*Stated exercise*.
Pull every line of text out of the listing below and reproduce each one word for word. Leave the pictures out of your answer.

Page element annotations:
+ + + +
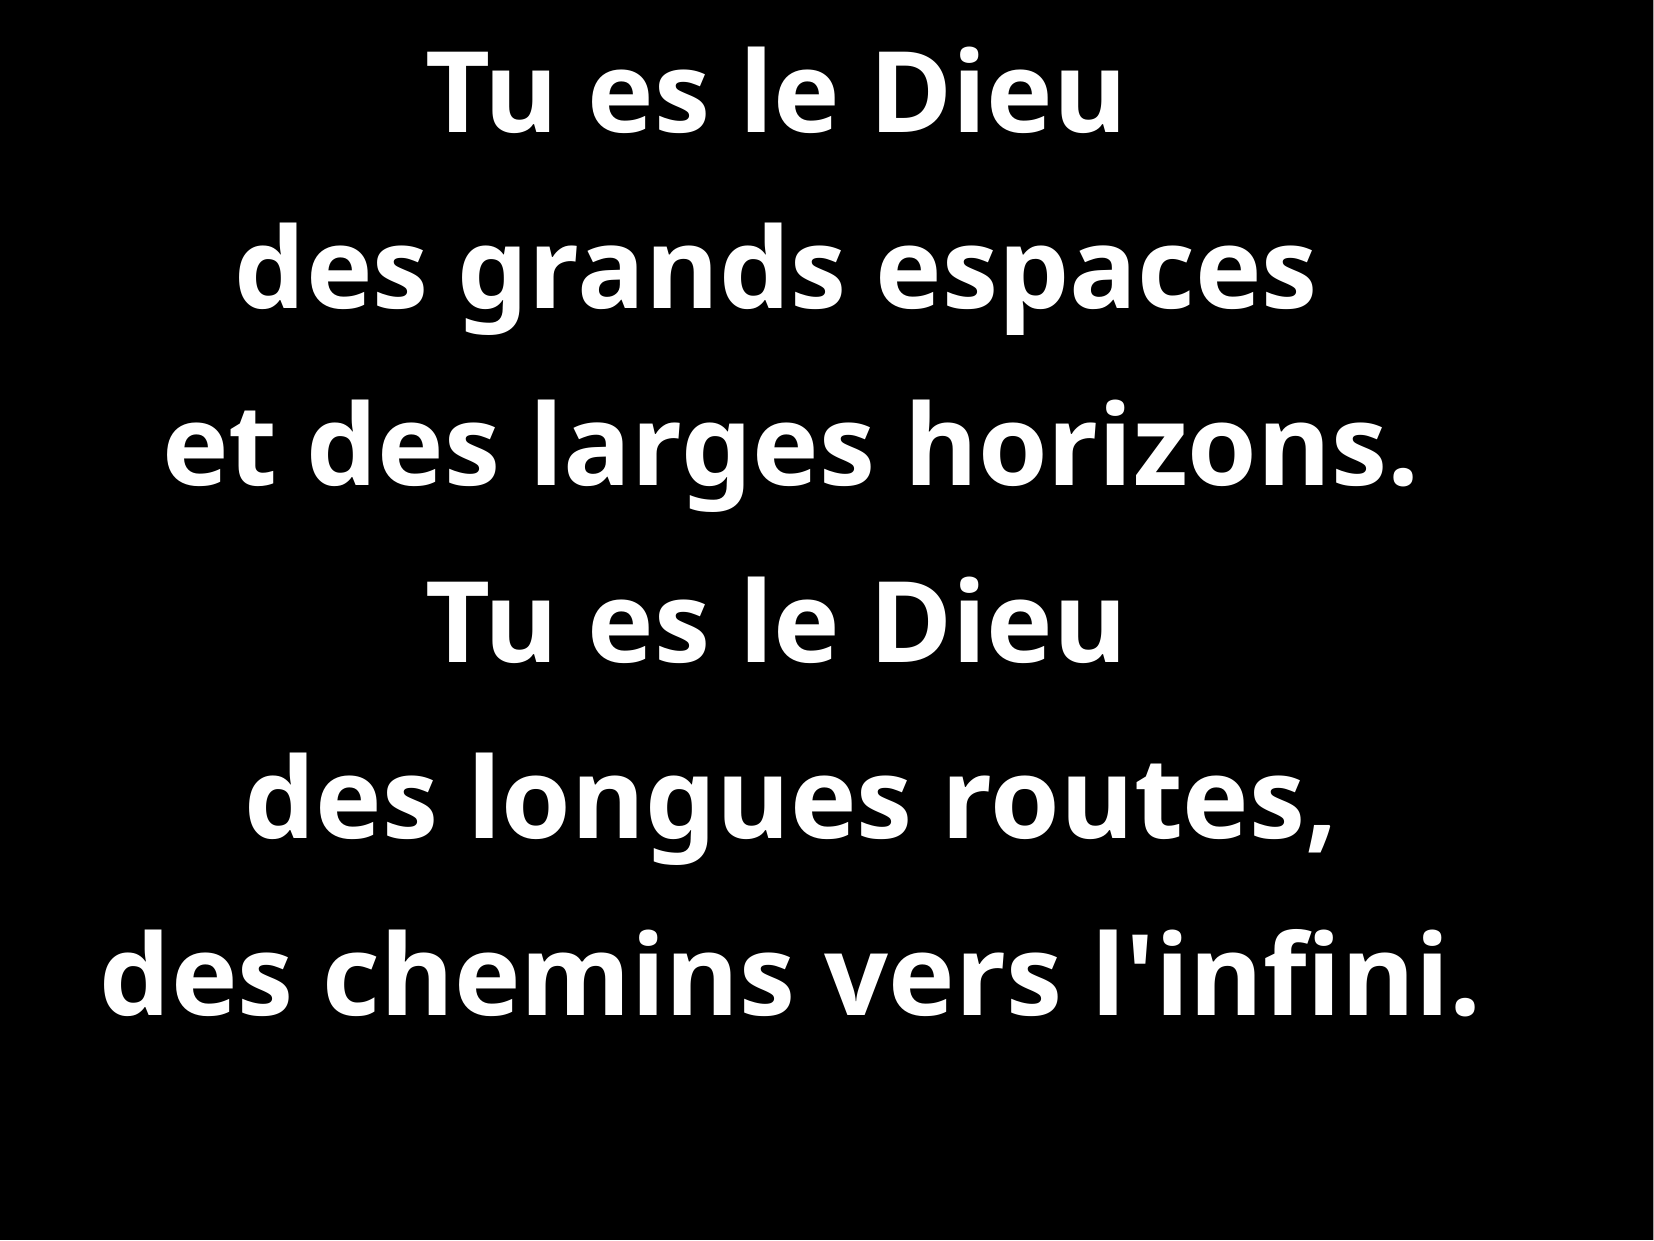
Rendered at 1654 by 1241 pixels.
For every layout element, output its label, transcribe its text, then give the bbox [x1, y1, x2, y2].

list Tu es le Dieu des grands espaces et des larges horizons. Tu es le Dieu des longues routes, des chemins vers l'infini. [0, 11, 1654, 1182]
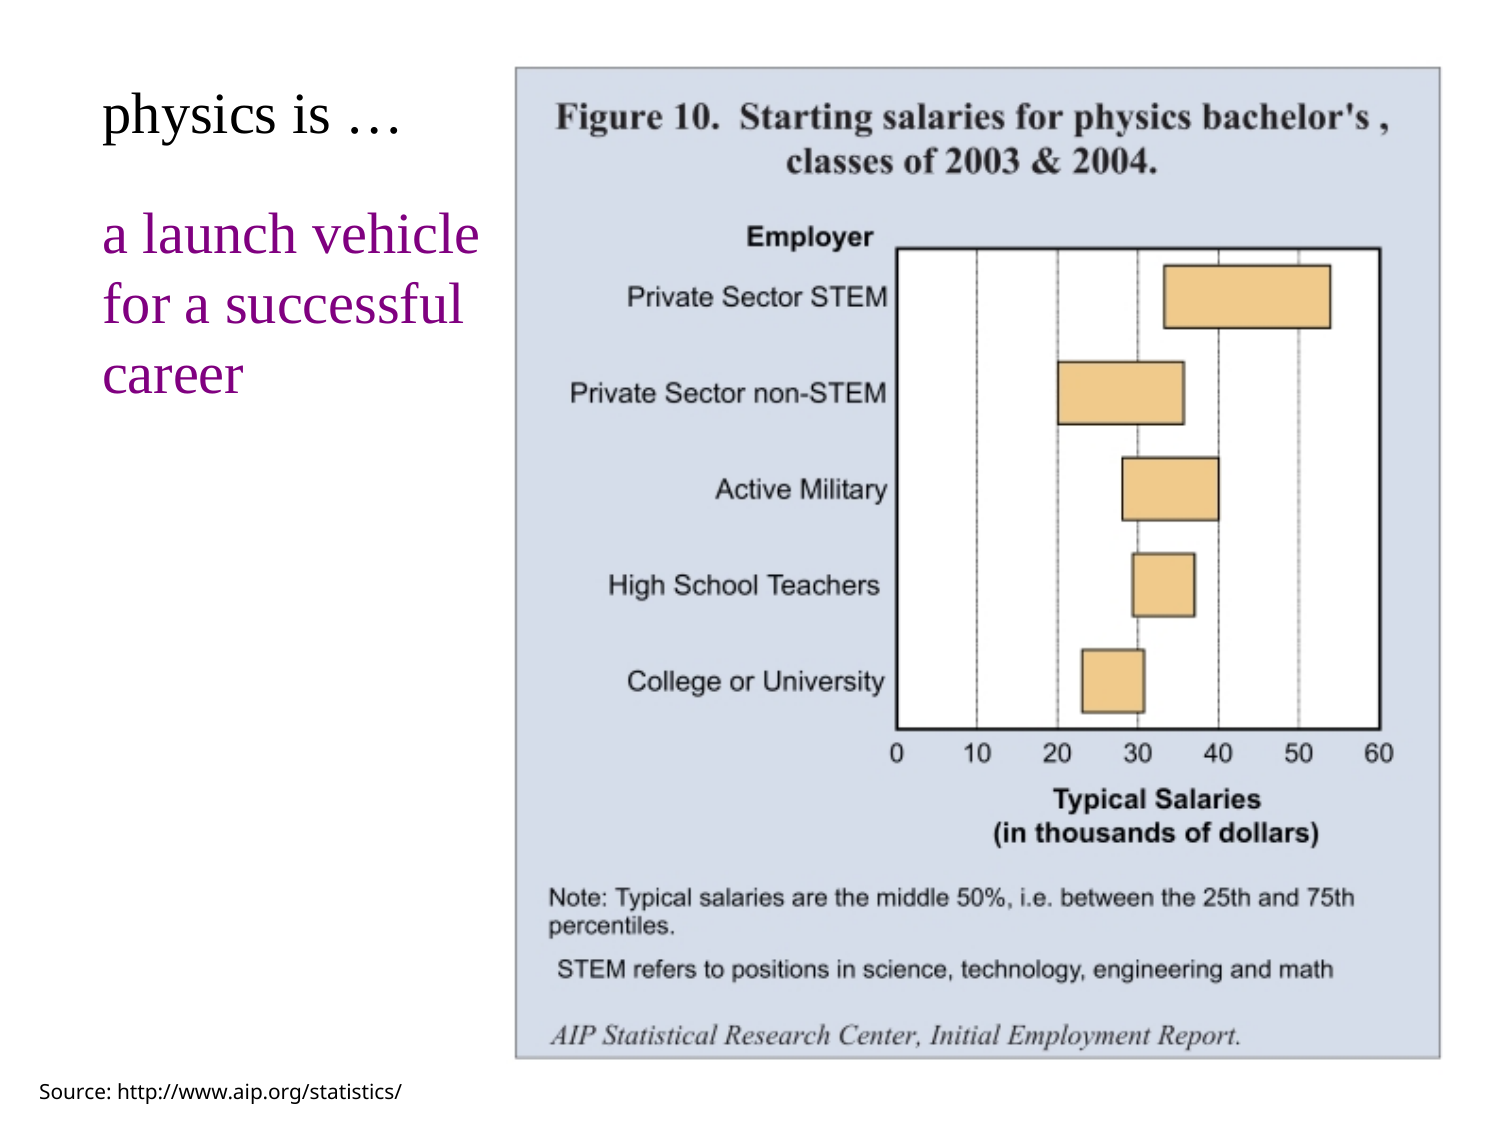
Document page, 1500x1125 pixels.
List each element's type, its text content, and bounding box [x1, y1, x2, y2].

text_box a launch vehicle for a successful career [87, 187, 506, 413]
picture [506, 56, 1460, 1075]
text_box Source: http://www.aip.org/statistics/ [24, 1071, 417, 1112]
text_box physics is … [87, 67, 419, 153]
+ + + +
*Reply*.
Rendered at 1654 by 1241 pixels.
For every layout element, output its label, transcribe its text, then give the bbox [x1, y1, x2, y2].

list Tu es le Dieu des grands espaces et des larges horizons. Tu es le Dieu des longues routes, des chemins vers l'infini. [0, 11, 1654, 1182]
Document page, 1500x1125 pixels.
List each element's type, its text content, and bounding box [x1, y1, x2, y2].

text_box a launch vehicle for a successful career [87, 187, 506, 413]
picture [506, 56, 1460, 1075]
text_box Source: http://www.aip.org/statistics/ [24, 1071, 417, 1112]
text_box physics is … [87, 67, 419, 153]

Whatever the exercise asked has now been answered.